L’AVIS DU « MONDE » – À VOIR
Un long plan-séquence dans un terrain vague : un vieux pick-up file à toute allure, des enfants à bord encouragent une chienne à courser le lièvre qui pourrait s’échapper dans la poussière… Au volant, un homme barbu (Jesus Fernandez Silva), à l’arrière, son petit-fils, Toni (Antonio Fernandez Gabarre), couvant du regard son lévrier, Atomica.
En un seul plan, Ciudad sin sueño, de l’Espagnol Guillermo Galoe, réussit à condenser tout ce qui fait le bonheur de ce grand-père et de cet adolescent, habitants du quartier de la Cañada Real, à une quinzaine de kilomètres de Madrid : cet immense bidonville est pour eux un grand espace de jeu, pareil à nul autre, synonyme de liberté, de lâcher-prise, quand bien même les maisons sont en train d’être détruites à coups de pelleteuses. Les démolisseurs, oiseaux de mauvais augure, semblent annoncer le départ prochain, la fin programmée d’une vie précaire mais irremplaçable sur le plan des liens tissés au sein de la communauté.

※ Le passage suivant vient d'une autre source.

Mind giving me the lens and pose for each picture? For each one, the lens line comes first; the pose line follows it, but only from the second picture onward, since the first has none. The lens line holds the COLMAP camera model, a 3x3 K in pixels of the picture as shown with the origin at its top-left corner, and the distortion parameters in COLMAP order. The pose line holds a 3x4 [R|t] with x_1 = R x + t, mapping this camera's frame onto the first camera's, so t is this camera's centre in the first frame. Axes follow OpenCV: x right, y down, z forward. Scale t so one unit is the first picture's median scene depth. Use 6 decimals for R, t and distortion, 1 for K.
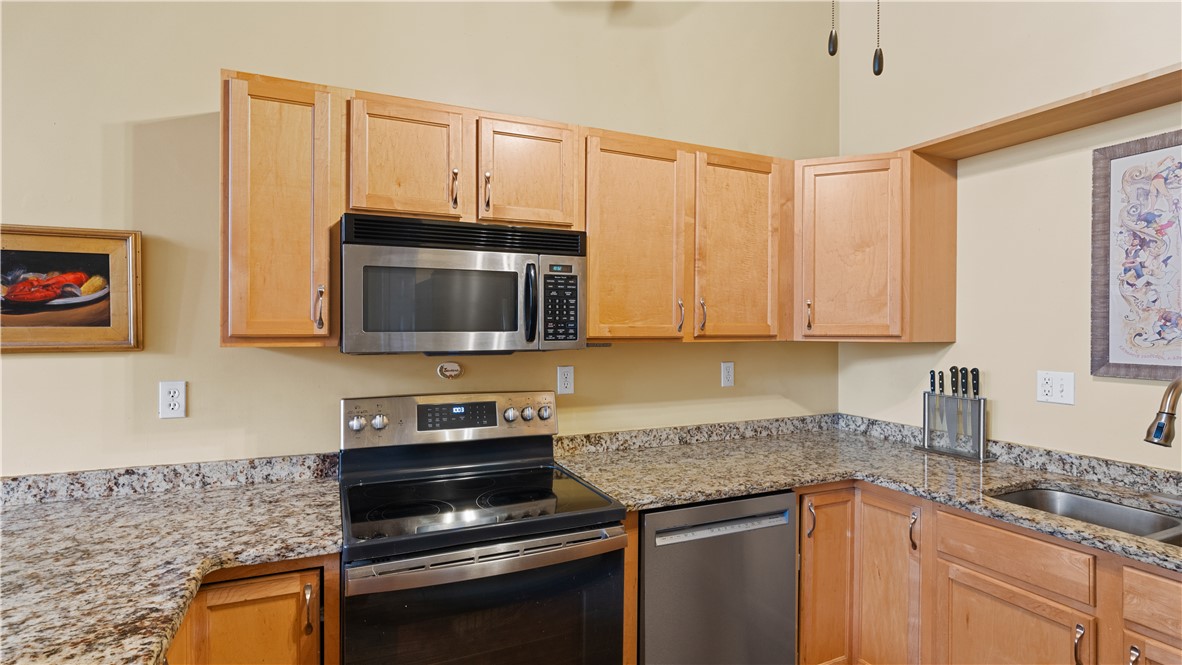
lens RADIAL K [[556.0, 0, 586.9], [0, 556.0, 329.9], [0, 0, 1]] dist [-0.016017, 0.006288]
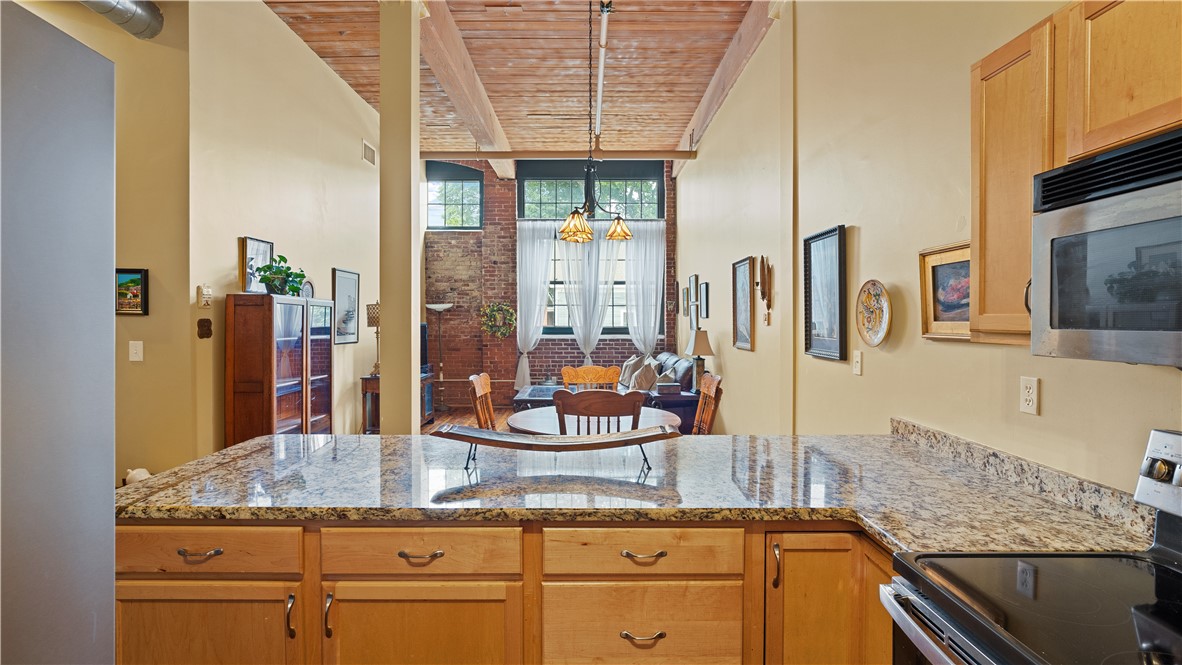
lens RADIAL K [[556.0, 0, 588.1], [0, 556.0, 325.8], [0, 0, 1]] dist [-0.016017, 0.006288]
pose [[-0.404353, 0.007364, -0.914573, 0.435764], [-0.010632, 0.999862, 0.012752, -0.002387], [0.914541, 0.014880, -0.404219, 0.616846]]
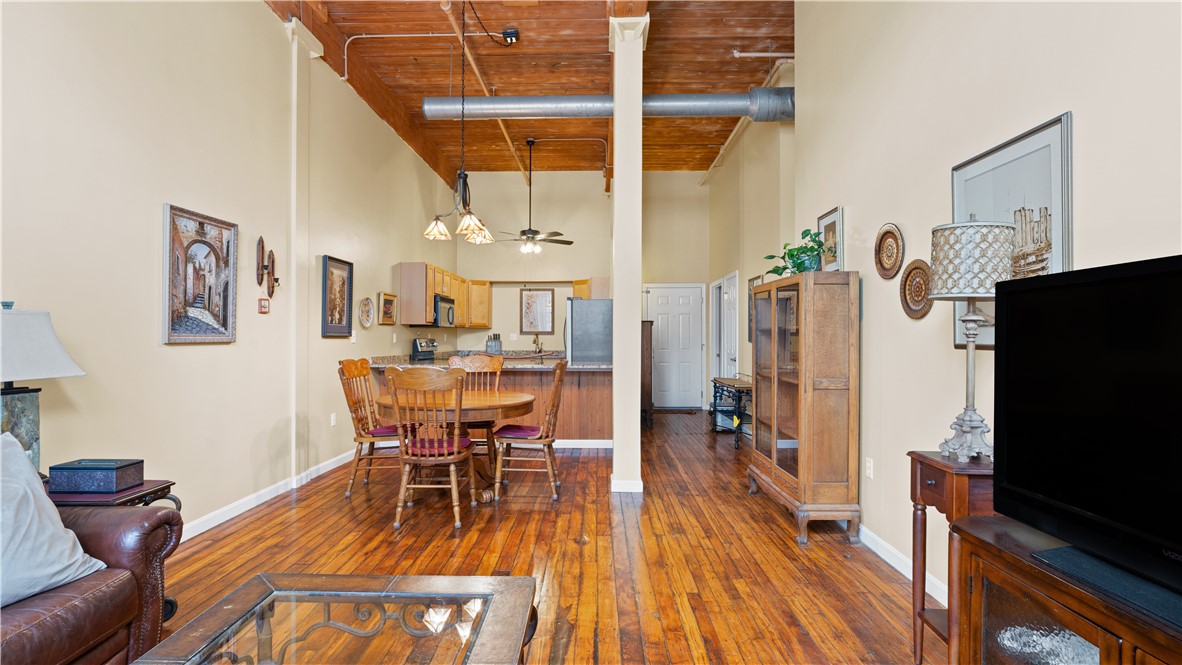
lens RADIAL K [[561.4, 0, 584.8], [0, 561.4, 336.9], [0, 0, 1]] dist [0.000889, 0.000124]
pose [[0.429201, -0.000866, 0.903208, -3.367849], [0.007822, 0.999966, -0.002758, 0.125469], [-0.903175, 0.008249, 0.429193, -1.678274]]
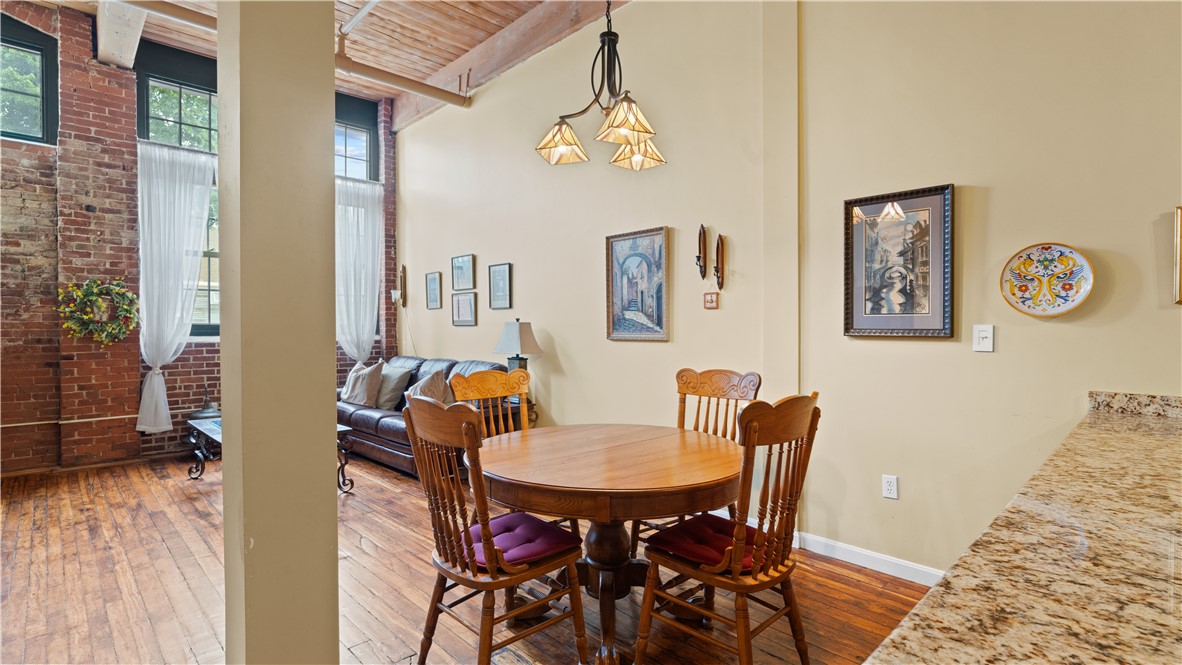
lens RADIAL K [[556.0, 0, 588.0], [0, 556.0, 335.0], [0, 0, 1]] dist [-0.016017, 0.006288]
pose [[0.340564, 0.009643, -0.940172, -0.286706], [-0.005601, 0.999950, 0.008227, 0.094282], [0.940205, 0.002464, 0.340601, -0.668232]]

Sélectionné à la Semaine de la critique, à Cannes, ce premier long-métrage de fiction a été tourné pendant plusieurs années avec les habitants de la Cañada Real. Le réalisateur, né à Madrid, avait à cœur de rendre compte des états d’âme des personnages : certains sont prêts à partir et à s’installer dans les appartements modernes qu’on leur fait miroiter ; d’autres sont viscéralement attachés à cet endroit, à ces repas pris en famille, à ces soirées où les petits se pressent autour des grands, visages illuminés par les feux de camp.